Here is a short status and some questions about the recovery bug I work
on (Bug #45301 Recovery crash due to fetched page marked free in PIP
The recovery crash occurs when the following happens:
1. Recovery is processing an UpdateRecords log record (record id 1602).
It finds the record in the Record Locator Page which points to DataPage 461.
2. DataPage 461 looks fine (ie. no evidence of curruption). In this
page the record's slot says that the record is stored in an overflowPage
(with page number 5909). So the first thing the code tires to do is to
delete this overflow page (and then the problems starts)

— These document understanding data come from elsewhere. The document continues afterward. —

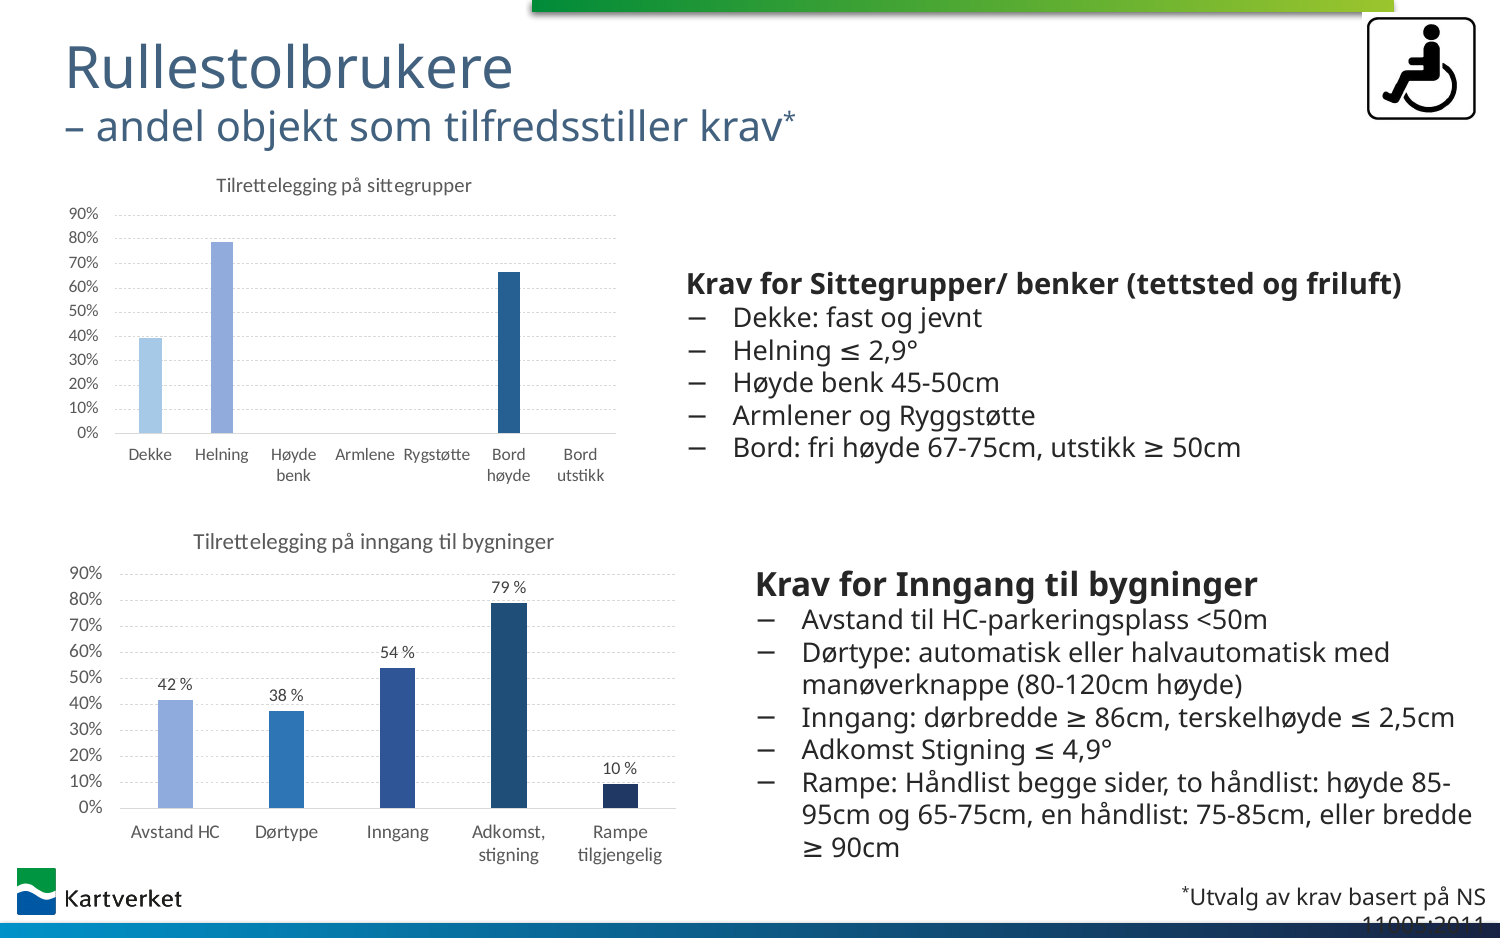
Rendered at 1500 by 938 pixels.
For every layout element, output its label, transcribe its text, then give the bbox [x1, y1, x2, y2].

picture [62, 520, 687, 874]
picture [1362, 12, 1481, 126]
picture [62, 166, 626, 492]
text_box Krav for Inngang til bygninger Avstand til HC-parkeringsplass <50m Dørtype: automatisk eller halvautomatisk med manøverknappe (80-120cm høyde) Inngang: dørbredde ≥ 86cm, terskelhøyde ≤ 2,5cm Adkomst Stigning ≤ 4,9° Rampe: Håndlist begge sider, to håndlist: høyde 85-95cm og 65-75cm, en håndlist: 75-85cm, eller bredde ≥ 90cm [740, 555, 1491, 870]
text_box Rullestolbrukere – andel objekt som tilfredsstiller krav* [49, 25, 1431, 158]
text_box *Utvalg av krav basert på NS 11005:2011 [1068, 873, 1500, 938]
text_box Krav for Sittegrupper/ benker (tettsted og friluft) Dekke: fast og jevnt Helning ≤ 2,9° Høyde benk 45-50cm Armlener og Ryggstøtte Bord: fri høyde 67-75cm, utstikk ≥ 50cm [670, 258, 1418, 471]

3. The code tries to fetch this page from disk by calling
4. First indication of something wrong: Cache::fetchPage() checks that
this page is marked as used in the PageInventoryPage. This results in
the error written:
"During recovery, fetched page 5909 tablespace 1 type 9 marked
free in PIP"
5. The code "corrects" this by calling
6. Next indication of something wrong: When IO::readPage() tries to
read the page it get an EOF error.
Conclusion: The overflow page does not exits in the database file.
So the questions are: Why did this happen? (it has only happend once as
far as I am aware of...). How to correct this?
Some of the things I have found out this far is:
* Is page "5909" a reasonable block number? Yes. The database file is
5864 blocks - so the "missing block" is "only" 55 blocks behind the EOF
of the database file.
I have also done a scan of the database and found that there are also
three other DataPages that refers to OverflowPage that are behind EOF
(data pages refer to overflow pages 5902, 5909, 5913, 5929).
* The serial log (including log going back about three checkpoints)
only contains SRLOverflowPages log records where the max overflow page
size if 5854 (ie. all are within the existing database file).
So the question I am currently wondering about is (and which would be
great to get some feedback/suggestion on): why do we not have
SRLOverflowPages log records for the four overflow pages that are behind
EOF? Are these created before the section of the serial log I have? Or
are they created after the log I have? Or have we forgotten to log them?
If I read the code correctly, the only place we create overflow pages is
in Section::storeTail(), at least this is the only place we log the
creation of OverflowPages. This is mostly done by the Gopher (at least
for normal data records) but I can not see that the Gopher is flushing
the log after creating the SRLOverflowPages log record. So the main
question is: Is ti OK that we create overflow pages and SRLOverflowPages
log records without flushing the serial log? Is it possible that this is
the reason for me not finding SRLOverflowPages log records for overflow
page 5909? (and if it is OK, how should be handle this situation? Catch
the EOF exception and ignore it? The page is going to be deleted/free
I am also studying some other issues related to this crash but that can
wait until another email - but if anyone have suggestions for what
caused this crash to happen feel free to let me know.
BTW: I am also a bit concerned about the performance impact if we have
to flush on every SRLOverflowPage (so it is best if we do not have to -
and it would be great if someone confirmed that this is OK).